The question of how styles have changed over time is interesting. Should BJCP include things like "late 18th century London porter"? Or whatever...the problem with beers is that they don't often leave very good fossils.

By way of explanation, I suggested the title because it was clear from past posts that Ron is not a big fan of the BJCP guidelines, yet I think they are an honest attempt at a task that is akin to catching eels with your bare hands, herding monkeys...that kind of task. So I thought I'd see if I could prod to see if he saw any merits in them at all.

I do agree with his objection to people reverse applying them to commercial beers. I would say I've even been guilty of that myself in the past, but have learned the error of my ways.

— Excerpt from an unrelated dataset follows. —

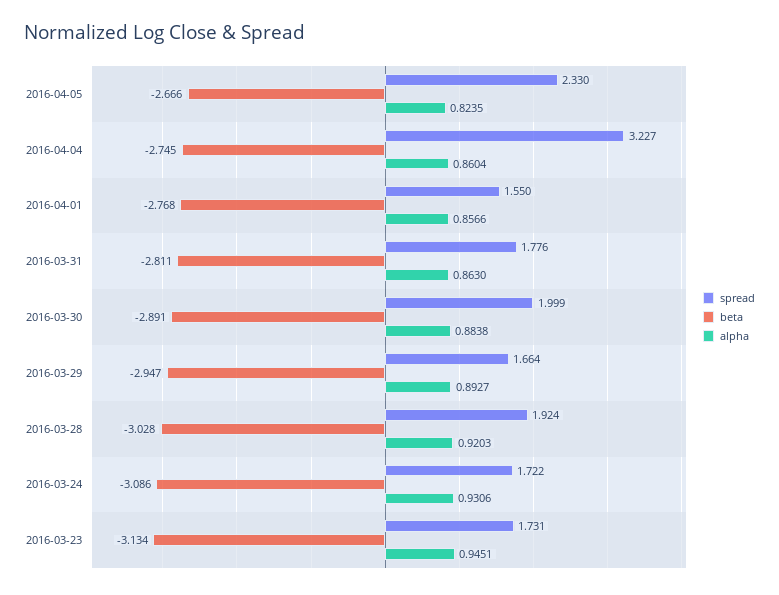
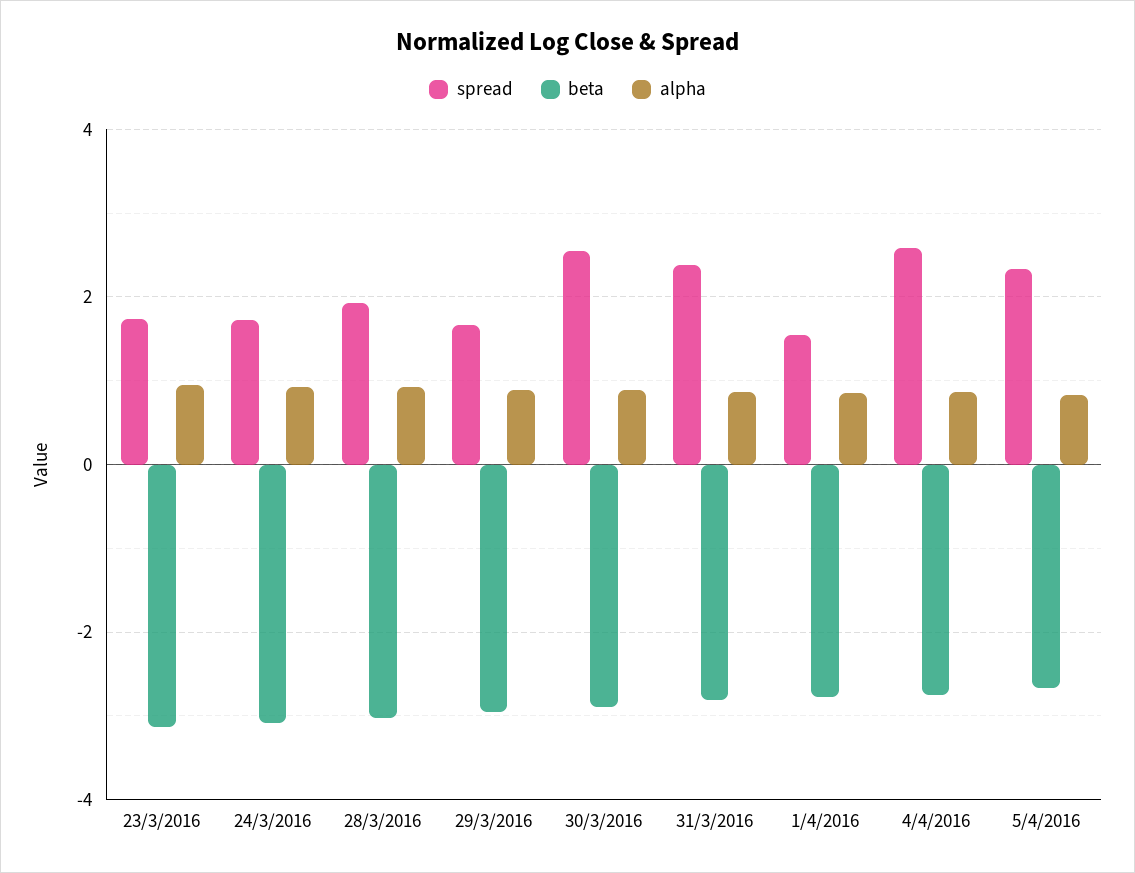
spread, 2016-04-04: 3.227 -> 2.6
spread, 2016-03-31: 1.776 -> 2.4
spread, 2016-03-30: 1.999 -> 2.6

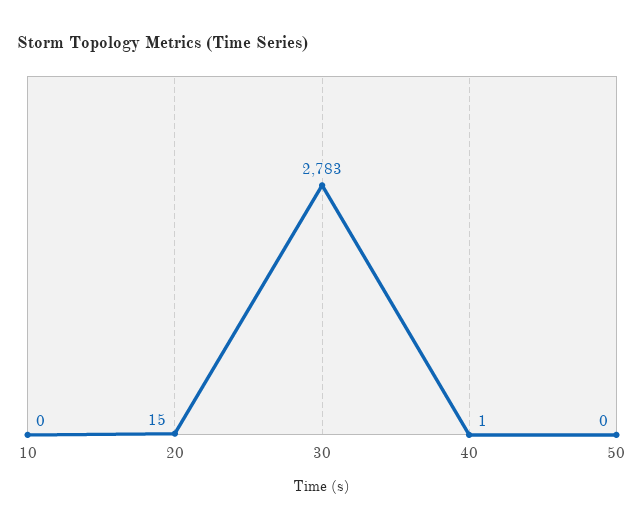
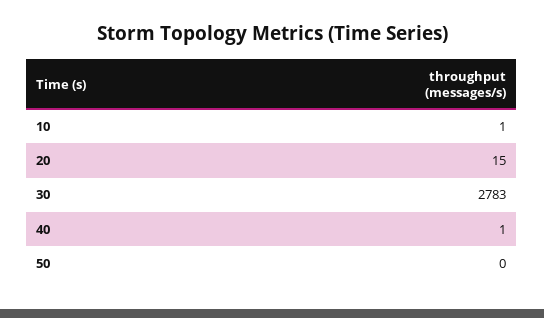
10: 0 -> 1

All in the name of knowledge.

Spargealot said...

Please continue to blast away at the BJCP. I am a judge in the US and find plenty of flaws in the guidelines which no one seems willing to take the time to change despite constant badgering from some like myself. The problem is US judges now think ESBs should taste like hoppy brown ales and milds shoudl taste like roasty brown porters - here's a post about Milds, which probably lacks some of your insight, but I tried to point out the BJCP style guidlein flawas and examples which are way beyond their own parameters - http://www.zymurology.org/Blog/?p=374

Ron Pattinson said...

Spargealot, Mild is a complex subject. There isn't one easy all-encompassing definition.